SUPPLIED PASSAGE:
▶

How Do I Adjust My Tire Pressure?
The nature of owning and/or operating a vehicle comes with the inherent likelihood that at some point the amount of air in one’s tires will need to be adjusted. This can be up or down; certain weather and climates or circumstances may dictate the need to remove or add air. Luckily, this is a relatively easy process done with simple, inexpensive tools.
First things first, always be sure to check the recommended pressure for your vehicle. This is usually found on a sticker located on the driver door jamb, though it can also be found in the owner’s manual and sometimes online as well. For most use cases, running the recommended pressure is the way to go; however, there are circumstances in which you don’t want to do so. More on that later.
Adjusting your tire pressure is a simple task. For the sake of this discussion, let’s say the automobile in question has a recommended pressure of 35 PSI for both the front and back tires.
Increasing Tire Pressure
While it would be great if every vehicle had the Humvee’s impenetrable tires and central tire inflation system (CTIS), raising the amount of pressure on the common car is slightly more involved than pushing a button on the dashboard. Circumstances in which raising the tire pressure include, but are not limited to, atmospheric conditions that cause PSI to decrease in colder weather, under-inflated tires after being replaced, slow leaks that require adding air, reinflating the tires after off-roading, and some performance driving events like autocross and track days for which it is recommended that the tire pressure is increased.
There’s plenty of ways to increase the PSI in your tires, but they’re all different means to the same end. The crux of the job is attaching an inflating device to the stem that pokes out through the wheel, which in turn allows for air to be forced in through a Schrader valve used to let air in (and stay in) or out, which we’ll cover later.

◀

ASSIGNMENT A: According to the tire pressure article, where is a vehicle's recommended tire pressure usually found?

AVAILABLE DATA:

▶

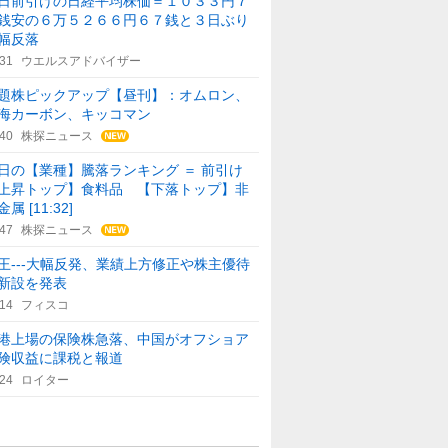
日前引けの日経平均株価＝１０３３円７
銭安の６万５２６６円６７銭と３日ぶり
幅反落
:31
ウエルスアドバイザー
題株ピックアップ【昼刊】：オムロン、
海カーボン、キッコマン
:40
株探ニュース
日の【業種】騰落ランキング ＝ 前引け
上昇トップ】食料品 【下落トップ】非
属 [11:32]
:47
株探ニュース
王---大幅反発、業績上方修正や株主優待
新設を発表
:14
フィスコ
港上場の保険株急落、中国がオフショア
険収益に課税と報道
:24
ロイター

◀

ASSIGNMENT B: Rewrite the lines of the entries above, replacing each "株探ニュース" with "株探" and changing nothing else. Leave the pictures out.

EXERCISE RESPONSE A: On a sticker on the driver door jamb.

EXERCISE RESPONSE B:
日前引けの日経平均株価＝１０３３円７
銭安の６万５２６６円６７銭と３日ぶり
幅反落
:31
ウエルスアドバイザー
題株ピックアップ【昼刊】：オムロン、
海カーボン、キッコマン
:40
株探
日の【業種】騰落ランキング ＝ 前引け
上昇トップ】食料品 【下落トップ】非
属 [11:32]
:47
株探
王---大幅反発、業績上方修正や株主優待
新設を発表
:14
フィスコ
港上場の保険株急落、中国がオフショア
険収益に課税と報道
:24
ロイター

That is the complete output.